I seek a community that holds Christ and Scripture at its center and shared the values important to me: truth, integrity, gratitude, joy, wisdom, humility and education. That is what I found when I read the Rule of Benedict. I seek a place where I can grow toward union with God in the company of others, where I will be supported, challenged and held accountable for my life and growth toward God and others.

What do I hope to contribute to monastic life?
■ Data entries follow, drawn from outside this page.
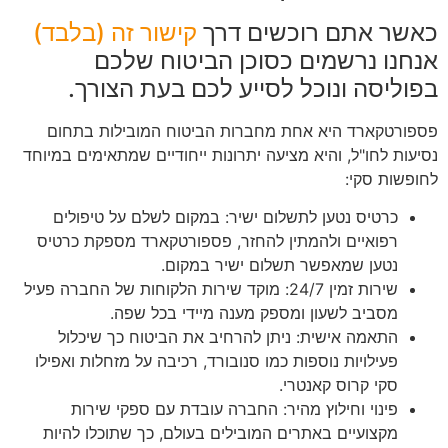
כאשר אתם רוכשים דרך
קישור זה (בלבד)
אנחנו נרשמים כסוכן הביטוח שלכם
בפוליסה ונוכל לסייע לכם בעת הצורך.
פספורטקארד היא אחת מחברות הביטוח המובילות בתחום
נסיעות לחו"ל, והיא מציעה יתרונות ייחודיים שמתאימים במיוחד
לחופשות סקי:
כרטיס נטען לתשלום ישיר: במקום לשלם על טיפולים
רפואיים ולהמתין להחזר, פספורטקארד מספקת כרטיס
נטען שמאפשר תשלום ישיר במקום.
שירות זמין 24/7: מוקד שירות הלקוחות של החברה פעיל
מסביב לשעון ומספק מענה מיידי בכל שפה.
התאמה אישית: ניתן להרחיב את הביטוח כך שיכלול
פעילויות נוספות כמו סנובורד, רכיבה על מזחלות ואפילו
סקי קרוס קאנטרי.
פינוי וחילוץ מהיר: החברה עובדת עם ספקי שירות
מקצועיים באתרים המובילים בעולם, כך שתוכלו להיות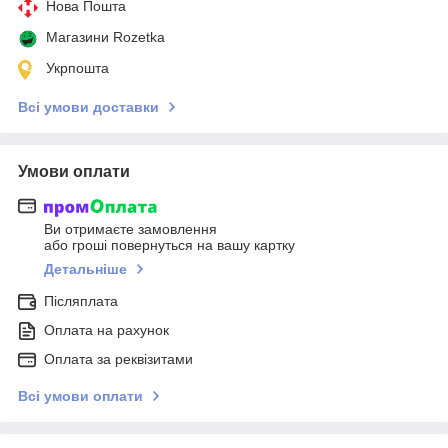
Нова Пошта
Магазини Rozetka
Укрпошта
Всі умови доставки
Умови оплати
Ви отримаєте замовлення
або гроші повернуться на вашу картку
Детальніше
Післяплата
Оплата на рахунок
Оплата за реквізитами
Всі умови оплати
I seek to offer my gifts for the up-building of the body of Christ. I hope to share the richness of my Reformed tradition with its emphasis on the study of Scripture, scholarship, the sovereignty of God, corporate worship and stewardship of all life. I want to become a bridge between the American Benedictine community and the Presbyterian Church in the USA.

Not all monastics in the new millennium will be Roman Catholic. At the turn of this new century, Protestant as well as Roman Catholic women have the opportunity to live in a religious community guided by the Rule of Benedict. Monastics have much to offer the church boundaries and listen to those outside our own tradition. Then, the church will move one step closer to the unity for which Christ prayed.